La Puerta de la Fe
(Porta Fidei)
Carta apostólica del
Sumo Pontífice Benedicto XVI.
Durante este tiempo, tendremos la mirada fija en
Jesucristo, «que inició y completa nuestra fe» (Hb 12, 2).
Para acceder a un conocimiento sistemático del contenido de la fe, todos
pueden encontrar en el Catecismo
de la Iglesia Católica un subsidio precioso e indispensable. Es uno de
los frutos más importantes del Concilio Vaticano II. «Este Catecismo es una
contribución importantísima a la obra de renovación de la vida eclesial... Lo
declaro como regla segura para la enseñanza de la fe y como instrumento válido
y legítimo al servicio de la comunión eclesial» (Juan Pablo II)

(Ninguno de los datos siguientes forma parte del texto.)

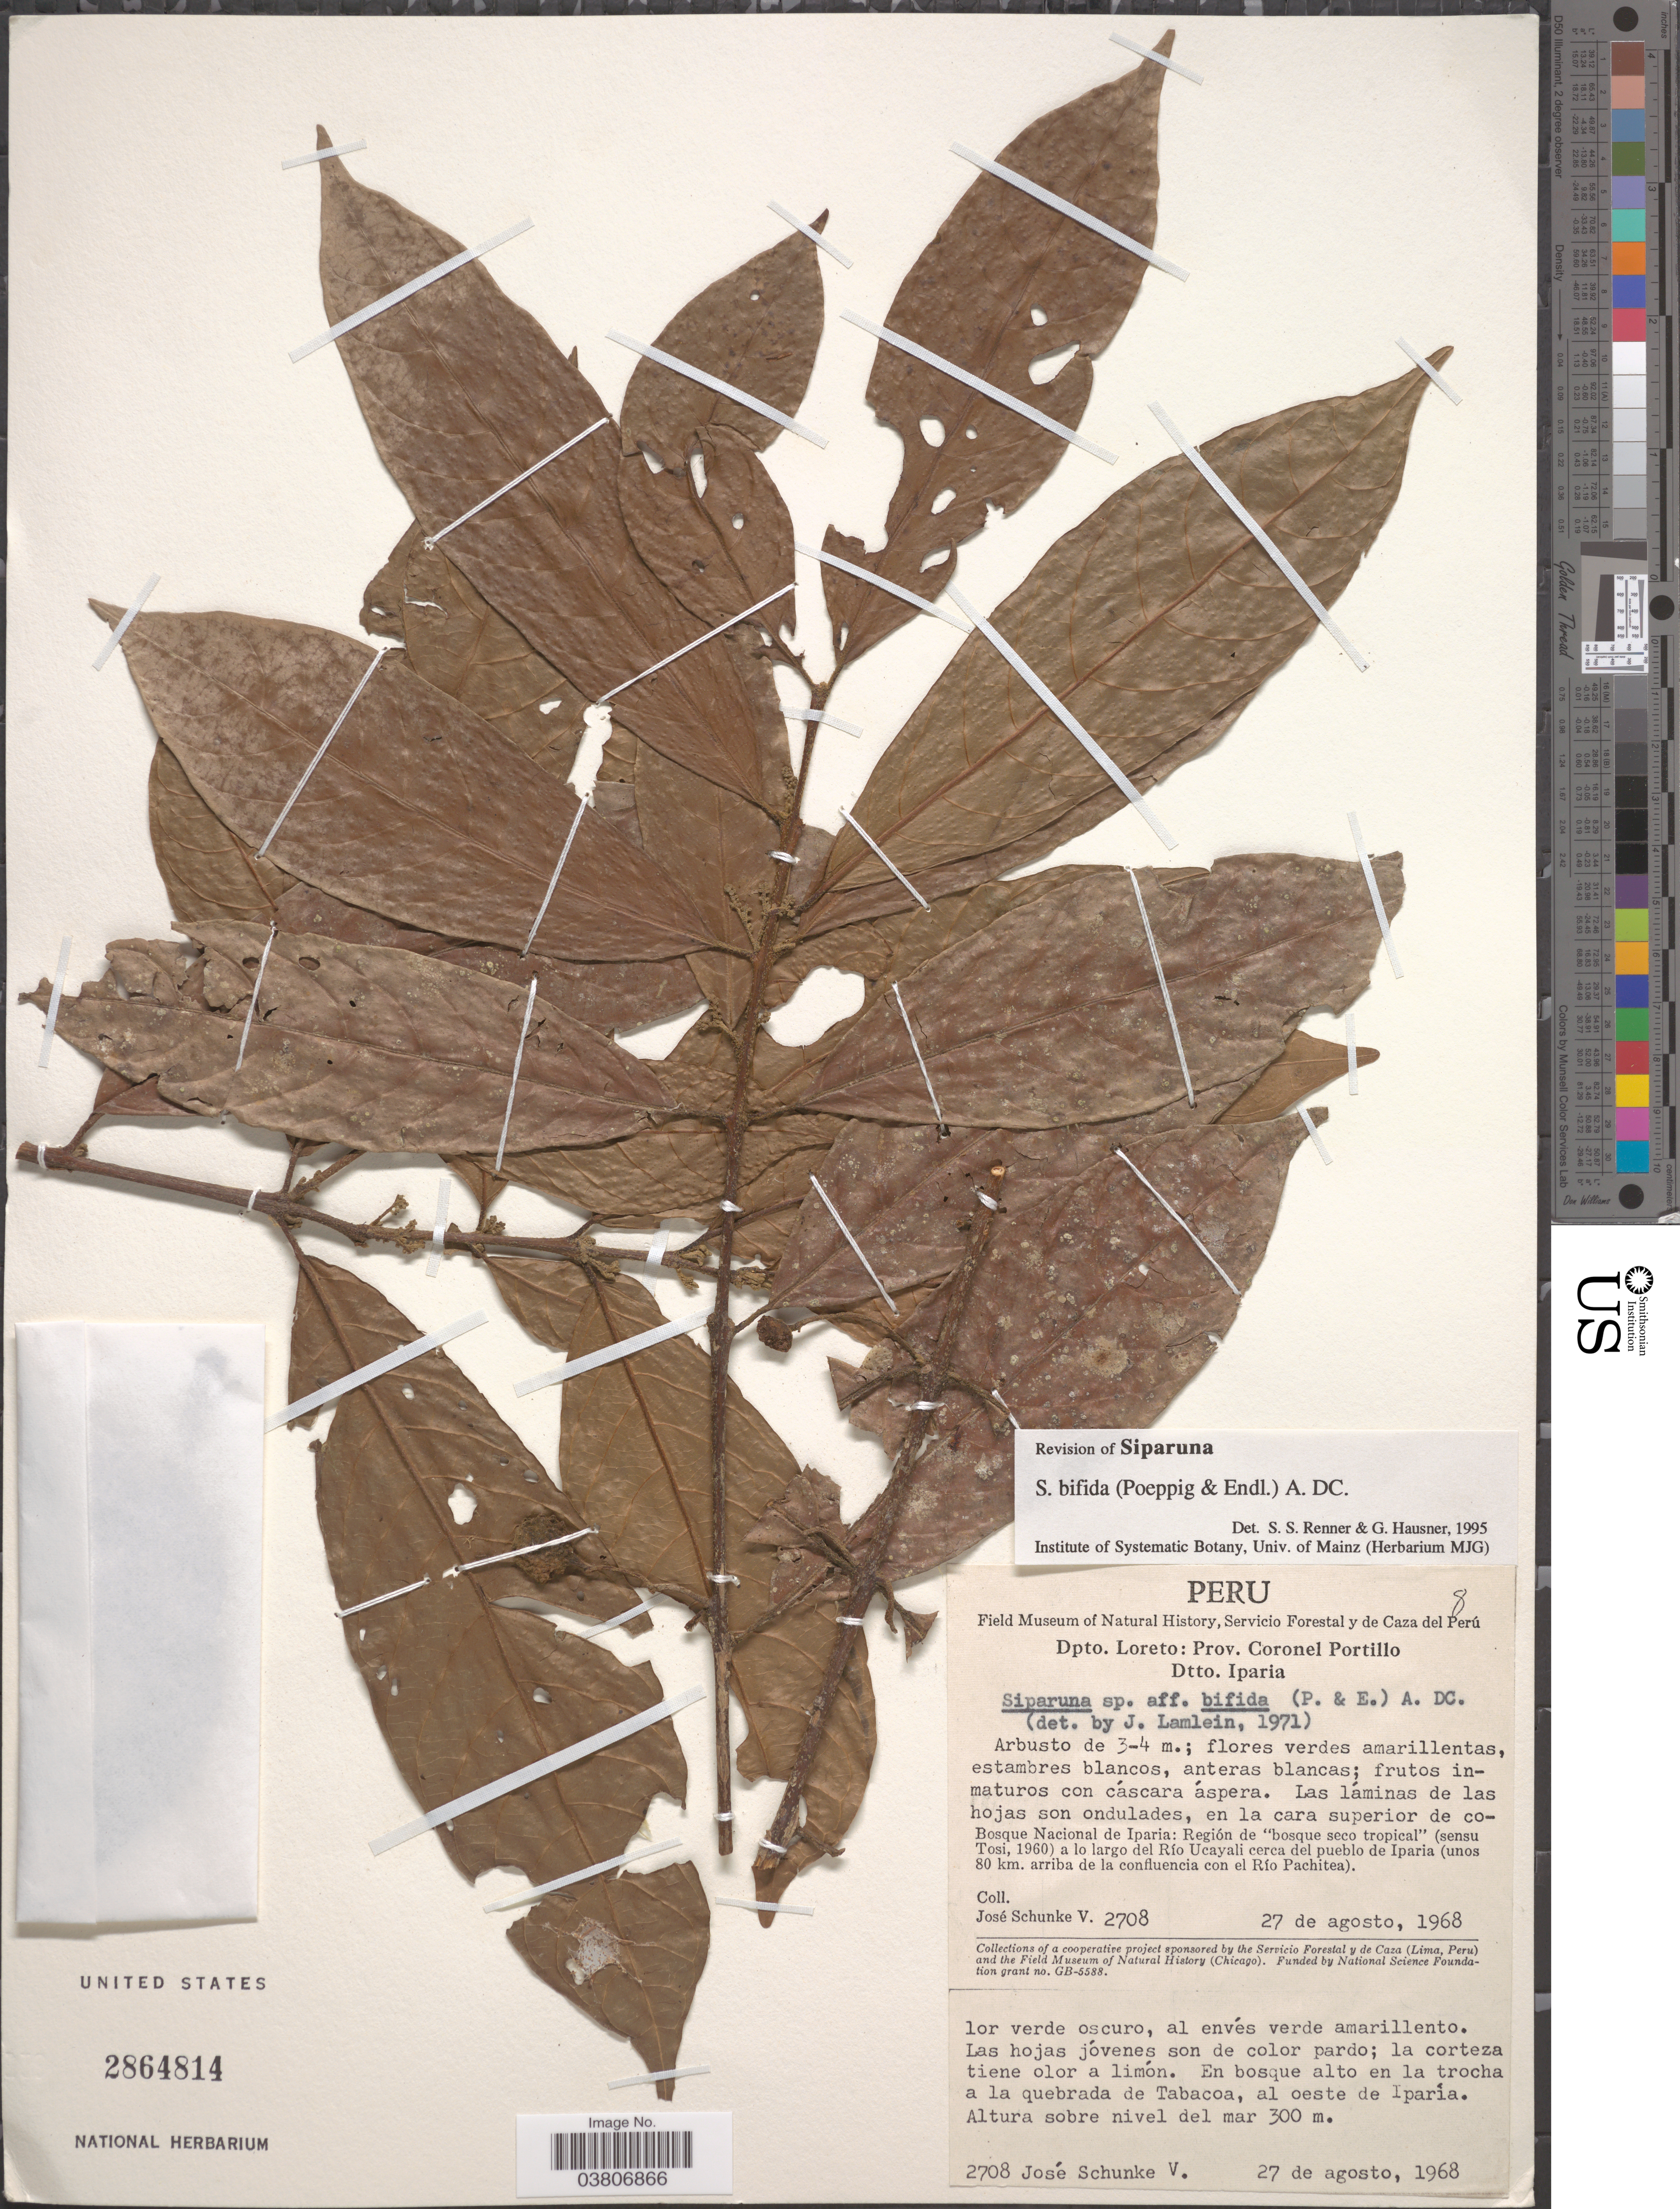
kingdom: Plantae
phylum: Tracheophyta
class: Magnoliopsida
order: Laurales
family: Siparunaceae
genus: Siparuna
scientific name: Siparuna bifida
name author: (Poepp. & Endl.) A. DC.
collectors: J. Schunke Vigo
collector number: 2708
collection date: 1968-08-27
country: Peru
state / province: Loreto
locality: Dpto. Loreto: Prov. Coronel Portillo, Dtto. Iparia. Bosque Nacional de Iparia: Región de 'bosque seco tropical' (sensu Tosi, 1960) a lo largo del Río Ucayali cerca del pueblo de Iparia (unos 80 km. arriba de la confluencia con el Río Pachitea). En la trocha a la quebrada de Tabacoa, al oeste de Iparía.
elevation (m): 300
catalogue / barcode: US 2864814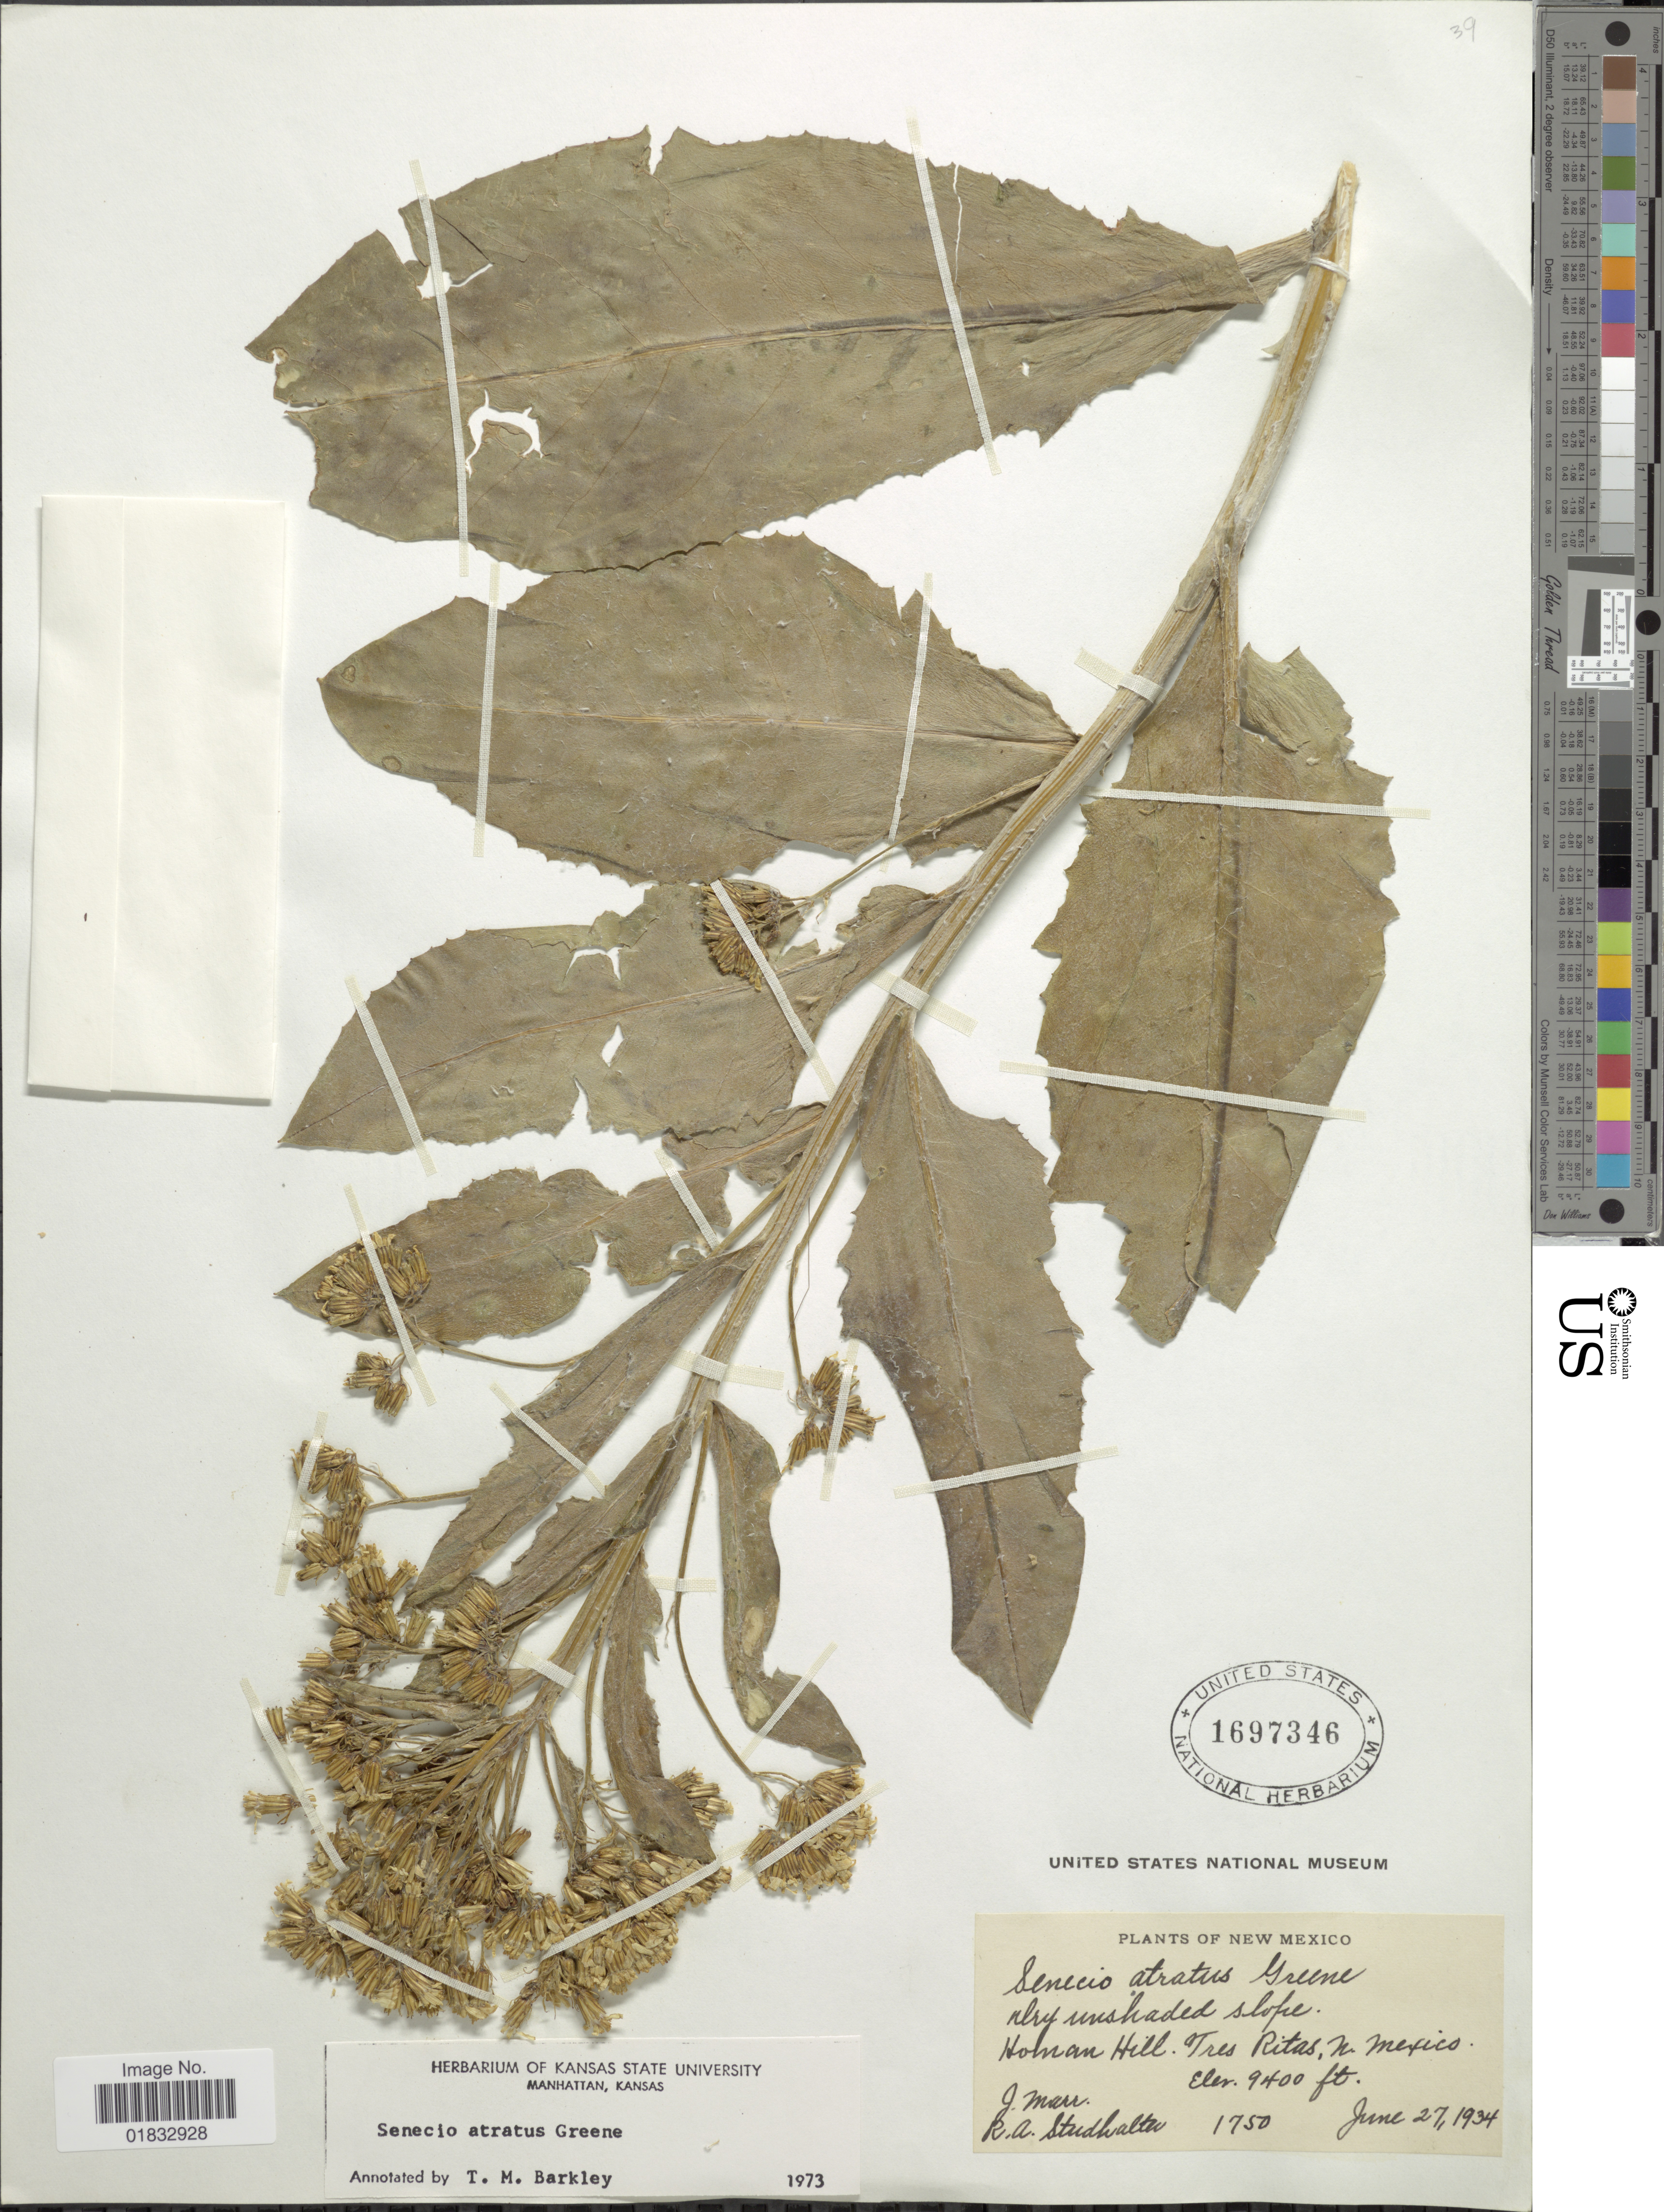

Precisamente en este horizonte, el Año de la fe deberá expresar un compromiso unánime para redescubrir
y estudiar los contenidos fundamentales de la fe, sintetizados sistemática
y orgánicamente en el Catecismo
de la Iglesia Católica. En efecto, en
él se pone de manifiesto la riqueza de la enseñanza que la Iglesia ha recibido,
custodiado y ofrecido en sus dos mil años de historia. Desde la Sagrada
Escritura a los Padres de la Iglesia, de los Maestros de teología a los Santos
de todos los siglos, el Catecismo ofrece una memoria permanente de los
diferentes modos en que la Iglesia ha meditado sobre la fe y ha progresado en
la doctrina, para dar certeza a los creyentes en su vida de fe.
El Catecismo
de la Iglesia Católica podrá ser en
este Año un verdadero instrumento
de apoyo a la fe, especialmente para quienes se preocupan por la formación de
los cristianos, tan importante en nuestro contexto cultural.
En efecto, la fe está sometida más que en el pasado a una serie de
interrogantes que provienen de un cambio de mentalidad que, sobre todo hoy,
reduce el ámbito de las certezas racionales al de los logros científicos y
tecnológicos. Pero la Iglesia nunca ha tenido miedo de mostrar cómo entre la fe
y la verdadera ciencia no puede haber conflicto alguno, porque ambas, aunque
por caminos distintos, tienden a la verdad.
A lo largo de este Año,
será decisivo volver a recorrer la historia de nuestra fe, que contempla el
misterio insondable del entrecruzarse de la santidad y el pecado. Mientras
lo primero pone de relieve la gran contribución que los hombres y las mujeres
han ofrecido para el crecimiento y desarrollo de las comunidades a través del
testimonio de su vida, lo segundo debe suscitar en cada uno un sincero y
constante acto de conversión, con el fin de experimentar la misericordia del Padre que sale al encuentro de todos.
Por la fe, los Apóstoles dejaron
todo para seguir al Maestro (cf. Mt
10, 28). Por la fe, fueron por el mundo entero, siguiendo el mandato de llevar
el Evangelio a toda criatura (cf. Mc
16, 15) y, sin temor alguno, anunciaron a todos la alegría de la resurrección,
de la que fueron testigos fieles.
Por la fe, los discípulos
formaron la primera comunidad reunida en torno a la enseñanza de los Apóstoles,
la oración y la celebración de la Eucaristía, poniendo en común todos sus
bienes para atender las necesidades de los hermanos (cf. Hch 2, 42-47).
Por la fe, los mártires
entregaron su vida como testimonio de la verdad del Evangelio.
Por la fe, hombres y mujeres han
consagrado su vida a Cristo, dejando todo para vivir en la sencillez evangélica
la obediencia, la pobreza y la castidad, signos concretos de la espera del
Señor que no tarda en llegar. Por la fe, muchos cristianos han promovido
acciones en favor de la justicia, para hacer concreta la palabra del Señor, que
ha venido a proclamar la liberación de los oprimidos y un año de gracia para
todos (cf. Lc 4, 18-19).
Por la fe, hombres y mujeres de
toda edad, cuyos nombres están escritos en el libro de la vida (cf. Ap 7, 9; 13, 8), han confesado a lo
largo de los siglos la belleza de seguir al Señor Jesús allí donde se les
llamaba a dar testimonio de su ser cristianos: en la familia, la profesión, la
vida pública y el desempeño de los carismas y ministerios que se les confiaban.
También nosotros vivimos por la
fe: para el reconocimiento vivo del Señor Jesús, presente en nuestras vidas y
en la historia.
Con fe, María saboreó los frutos de la resurrección
de Jesús y, guardando todos los recuerdos en su corazón (cf. Lc 2, 19.51), los transmitió a los
Doce, reunidos con ella en el Cenáculo para recibir el Espíritu Santo ( Hch 1, 14; 2, 1-4).
Constata
en tu experiencia de vida, como la fe y el amor se necesitan mutuamente, de
modo que una permite al otro seguir su camino.